Now, just because the emerging map is an improvement on the old one doesn’t mean that Republicans won’t still boast a structural advantage. After all, the existing House map was drawn in the aftermath of the 2010 “Tea Party” wave. In 2011, Republicans had sole discretion over the borders of 219 House districts, while Democrats dictated those of just 44. An unanticipated leftward drift among suburban voters mitigated the severity of the 2011 map’s biases by decade’s end. But it remains a very pro-Republican baseline. In all probability, the new House map will still favor the GOP.

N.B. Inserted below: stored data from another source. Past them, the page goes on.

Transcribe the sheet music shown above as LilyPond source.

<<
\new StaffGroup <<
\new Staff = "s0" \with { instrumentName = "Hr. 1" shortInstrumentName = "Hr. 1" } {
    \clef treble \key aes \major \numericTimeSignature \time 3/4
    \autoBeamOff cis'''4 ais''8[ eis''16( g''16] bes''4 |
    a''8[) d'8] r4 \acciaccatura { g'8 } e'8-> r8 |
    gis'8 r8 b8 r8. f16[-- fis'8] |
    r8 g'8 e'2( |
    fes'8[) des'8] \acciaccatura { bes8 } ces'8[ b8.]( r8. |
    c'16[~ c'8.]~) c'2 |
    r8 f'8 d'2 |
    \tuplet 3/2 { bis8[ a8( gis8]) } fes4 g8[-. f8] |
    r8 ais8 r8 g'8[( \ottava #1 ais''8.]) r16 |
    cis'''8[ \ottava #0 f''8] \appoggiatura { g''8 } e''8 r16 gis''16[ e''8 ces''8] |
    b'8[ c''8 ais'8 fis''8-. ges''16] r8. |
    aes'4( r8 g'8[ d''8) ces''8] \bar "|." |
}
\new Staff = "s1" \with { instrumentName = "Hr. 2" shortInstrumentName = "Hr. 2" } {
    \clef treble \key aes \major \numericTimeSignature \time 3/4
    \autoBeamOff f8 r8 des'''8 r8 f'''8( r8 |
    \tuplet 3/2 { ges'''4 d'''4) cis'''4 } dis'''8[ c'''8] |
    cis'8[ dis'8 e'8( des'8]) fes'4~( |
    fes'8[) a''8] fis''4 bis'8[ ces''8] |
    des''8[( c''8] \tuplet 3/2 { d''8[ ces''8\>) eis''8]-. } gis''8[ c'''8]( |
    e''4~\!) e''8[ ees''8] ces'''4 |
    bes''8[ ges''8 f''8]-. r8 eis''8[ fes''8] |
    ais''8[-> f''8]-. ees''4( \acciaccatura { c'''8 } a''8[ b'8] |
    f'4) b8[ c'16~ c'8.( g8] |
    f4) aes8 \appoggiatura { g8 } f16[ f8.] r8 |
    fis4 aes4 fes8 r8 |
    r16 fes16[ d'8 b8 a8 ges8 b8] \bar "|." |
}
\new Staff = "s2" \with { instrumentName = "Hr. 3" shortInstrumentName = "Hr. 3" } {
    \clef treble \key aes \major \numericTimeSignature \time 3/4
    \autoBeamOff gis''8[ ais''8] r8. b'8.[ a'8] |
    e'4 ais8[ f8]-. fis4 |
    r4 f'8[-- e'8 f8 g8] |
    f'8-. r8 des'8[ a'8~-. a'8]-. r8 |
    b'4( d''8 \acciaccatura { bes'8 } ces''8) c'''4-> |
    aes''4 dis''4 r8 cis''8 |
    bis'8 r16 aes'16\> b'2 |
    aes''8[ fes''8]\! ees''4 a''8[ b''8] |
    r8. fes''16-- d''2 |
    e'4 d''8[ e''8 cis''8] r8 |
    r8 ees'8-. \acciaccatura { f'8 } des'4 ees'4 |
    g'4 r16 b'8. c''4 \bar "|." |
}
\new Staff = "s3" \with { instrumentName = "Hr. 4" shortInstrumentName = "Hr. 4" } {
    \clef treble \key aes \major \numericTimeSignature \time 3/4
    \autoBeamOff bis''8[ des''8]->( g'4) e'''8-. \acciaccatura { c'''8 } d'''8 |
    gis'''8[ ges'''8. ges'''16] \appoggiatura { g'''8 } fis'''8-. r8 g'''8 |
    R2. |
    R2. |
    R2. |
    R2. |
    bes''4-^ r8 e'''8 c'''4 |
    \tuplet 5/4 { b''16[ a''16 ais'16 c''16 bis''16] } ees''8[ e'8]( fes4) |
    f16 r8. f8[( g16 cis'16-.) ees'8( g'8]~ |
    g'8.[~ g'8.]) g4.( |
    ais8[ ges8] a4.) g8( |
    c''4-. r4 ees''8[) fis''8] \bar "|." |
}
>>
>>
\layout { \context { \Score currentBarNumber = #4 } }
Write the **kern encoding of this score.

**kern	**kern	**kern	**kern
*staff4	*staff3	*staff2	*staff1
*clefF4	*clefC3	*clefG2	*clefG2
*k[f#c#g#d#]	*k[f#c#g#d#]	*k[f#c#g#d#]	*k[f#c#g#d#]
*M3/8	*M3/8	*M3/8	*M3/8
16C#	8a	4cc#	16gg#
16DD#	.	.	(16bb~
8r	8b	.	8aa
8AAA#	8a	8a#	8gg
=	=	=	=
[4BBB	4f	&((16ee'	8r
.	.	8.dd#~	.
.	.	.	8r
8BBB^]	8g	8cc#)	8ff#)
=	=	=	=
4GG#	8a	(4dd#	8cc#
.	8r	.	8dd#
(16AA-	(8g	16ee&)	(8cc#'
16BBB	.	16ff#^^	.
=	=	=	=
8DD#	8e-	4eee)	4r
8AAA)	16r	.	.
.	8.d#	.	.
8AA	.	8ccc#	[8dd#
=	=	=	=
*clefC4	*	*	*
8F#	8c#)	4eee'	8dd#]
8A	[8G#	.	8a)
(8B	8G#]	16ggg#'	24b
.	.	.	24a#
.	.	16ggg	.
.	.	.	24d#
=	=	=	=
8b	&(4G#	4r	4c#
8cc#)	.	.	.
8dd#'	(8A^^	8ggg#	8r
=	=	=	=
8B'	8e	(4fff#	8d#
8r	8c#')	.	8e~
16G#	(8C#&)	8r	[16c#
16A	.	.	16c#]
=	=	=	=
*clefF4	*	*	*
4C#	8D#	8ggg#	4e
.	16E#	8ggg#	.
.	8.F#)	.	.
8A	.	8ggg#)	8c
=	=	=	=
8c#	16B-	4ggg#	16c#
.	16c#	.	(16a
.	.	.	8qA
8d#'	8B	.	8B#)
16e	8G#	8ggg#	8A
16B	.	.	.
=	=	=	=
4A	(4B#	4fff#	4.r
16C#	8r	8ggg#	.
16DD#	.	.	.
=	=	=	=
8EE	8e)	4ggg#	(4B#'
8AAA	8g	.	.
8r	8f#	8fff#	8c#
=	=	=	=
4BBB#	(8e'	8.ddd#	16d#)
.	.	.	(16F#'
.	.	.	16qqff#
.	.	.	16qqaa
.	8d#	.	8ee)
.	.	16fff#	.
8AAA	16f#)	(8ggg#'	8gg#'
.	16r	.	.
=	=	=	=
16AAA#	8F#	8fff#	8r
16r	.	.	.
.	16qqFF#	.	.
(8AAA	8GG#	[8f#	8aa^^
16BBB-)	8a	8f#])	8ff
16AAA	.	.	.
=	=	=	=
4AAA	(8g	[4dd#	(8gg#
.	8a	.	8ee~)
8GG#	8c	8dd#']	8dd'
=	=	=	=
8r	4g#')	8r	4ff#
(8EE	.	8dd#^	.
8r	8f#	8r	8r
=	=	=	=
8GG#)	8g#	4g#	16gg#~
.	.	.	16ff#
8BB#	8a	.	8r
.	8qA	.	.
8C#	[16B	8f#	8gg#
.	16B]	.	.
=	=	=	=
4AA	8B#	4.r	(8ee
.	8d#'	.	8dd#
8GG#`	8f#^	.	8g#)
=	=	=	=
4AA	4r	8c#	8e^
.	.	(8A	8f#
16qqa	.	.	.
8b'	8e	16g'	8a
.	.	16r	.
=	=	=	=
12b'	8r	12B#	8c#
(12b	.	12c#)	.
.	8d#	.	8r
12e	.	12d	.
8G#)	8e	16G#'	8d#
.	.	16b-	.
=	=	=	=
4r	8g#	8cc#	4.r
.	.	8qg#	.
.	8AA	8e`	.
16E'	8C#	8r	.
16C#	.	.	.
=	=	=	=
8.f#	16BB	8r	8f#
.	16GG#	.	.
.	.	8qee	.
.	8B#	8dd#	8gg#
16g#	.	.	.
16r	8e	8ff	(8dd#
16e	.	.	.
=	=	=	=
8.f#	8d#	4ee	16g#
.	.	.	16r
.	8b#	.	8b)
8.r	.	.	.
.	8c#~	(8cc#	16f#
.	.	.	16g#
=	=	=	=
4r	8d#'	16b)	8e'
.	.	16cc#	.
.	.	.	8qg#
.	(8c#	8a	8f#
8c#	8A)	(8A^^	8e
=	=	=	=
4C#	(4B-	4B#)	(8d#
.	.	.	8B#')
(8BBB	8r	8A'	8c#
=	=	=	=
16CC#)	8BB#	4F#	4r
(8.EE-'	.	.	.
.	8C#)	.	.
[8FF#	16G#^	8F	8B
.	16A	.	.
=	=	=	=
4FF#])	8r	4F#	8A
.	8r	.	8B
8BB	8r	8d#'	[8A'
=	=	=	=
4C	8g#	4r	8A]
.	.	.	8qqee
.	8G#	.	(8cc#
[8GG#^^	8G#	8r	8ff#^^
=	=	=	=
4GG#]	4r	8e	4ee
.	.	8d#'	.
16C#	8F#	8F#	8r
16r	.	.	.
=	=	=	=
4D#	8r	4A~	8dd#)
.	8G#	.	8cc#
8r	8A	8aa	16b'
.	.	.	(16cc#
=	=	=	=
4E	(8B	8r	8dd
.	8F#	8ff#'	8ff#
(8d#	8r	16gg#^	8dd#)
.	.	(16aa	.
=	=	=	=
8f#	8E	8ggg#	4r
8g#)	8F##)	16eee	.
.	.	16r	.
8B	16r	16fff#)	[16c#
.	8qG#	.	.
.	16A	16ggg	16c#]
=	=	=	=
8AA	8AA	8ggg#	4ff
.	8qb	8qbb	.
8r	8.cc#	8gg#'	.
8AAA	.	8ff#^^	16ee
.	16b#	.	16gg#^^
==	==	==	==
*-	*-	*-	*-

Nevertheless, the new map is going to favor Republicans by less than the old one, which wasn’t a given. From the beginning, it was clear that Democrats would have more input into redistricting in 2021 than they’d had in 2011. But the GOP was still poised to dominate the process, and had an opportunity to adjust their old gerrymanders to better fit their new, post-Trump coalition.
There are a few reasons why things didn’t work out as progressive pessimists had feared. One is that — contrary to partisan stereotypes — Democratic trifectas have arguably mustered more ruthless party discipline in redistricting than Republicans have. Illinois, Oregon, and New York have all pursued aggressive partisan gerrymanders that have subordinated the job security of some incumbents to maximizing the overall number of Democratic-leaning seats. By contrast, Texas Republicans took the opposite approach, opting to fortify their incumbents’ hold on power, at the cost of leaving 13 Democratic-leaning seats on the map. Meanwhile, many red states have no room to improve on existing gerrymanders.
To be sure, blue states have probably left more gerrymander-able seats on the table than red ones, simply because some of the nation’s most Democratic states have outsourced redistricting authority to independent commissions. Fortunately for Team Blue, California’s nonpartisan commission is poised to finalize a quite pro-Democratic map. As of this writing, California’s House map is likely to feature 44 seats to the left of the country, and eight to its right. If Democrats boasted full control over California redistricting, they probably could have produced a 50-to-2 Democratic gerrymander. But still, not a bad haul.
There are two big wild cards left in the redistricting fight: Ohio and North Carolina. In both those states, Republican trifectas have prepared extreme partisan gerrymanders that are currently facing legal challenge. North Carolina’s Supreme Court has a 4-3 Democratic majority. Ohio’s has a 4-3 Republican majority, but one of the GOP justices is a relative moderate. And at oral arguments, the Ohio justices seemed displeased that the Republican map blatantly ignored the state’s constitutional amendment against gerrymandering.
According to Wertheimer’s calculations, if both of those gerrymanders are rolled back, then it is actually possible that the “tipping point” seat in the final, nationwide map will be one that was slightly more Democratic than the nation as a whole in 2020. Which is to say: The House map could end up having a tiny pro-Democratic bias.
This is by no means the likely outcome. But its plausibility underscores a basic fact: The biggest threat to the Democrats’ House majority in 2022 is no longer Republican gerrymandering but rather, the combination of the opposition party’s inherent turnout advantage in midterms and Joe Biden’s dismal poll numbers.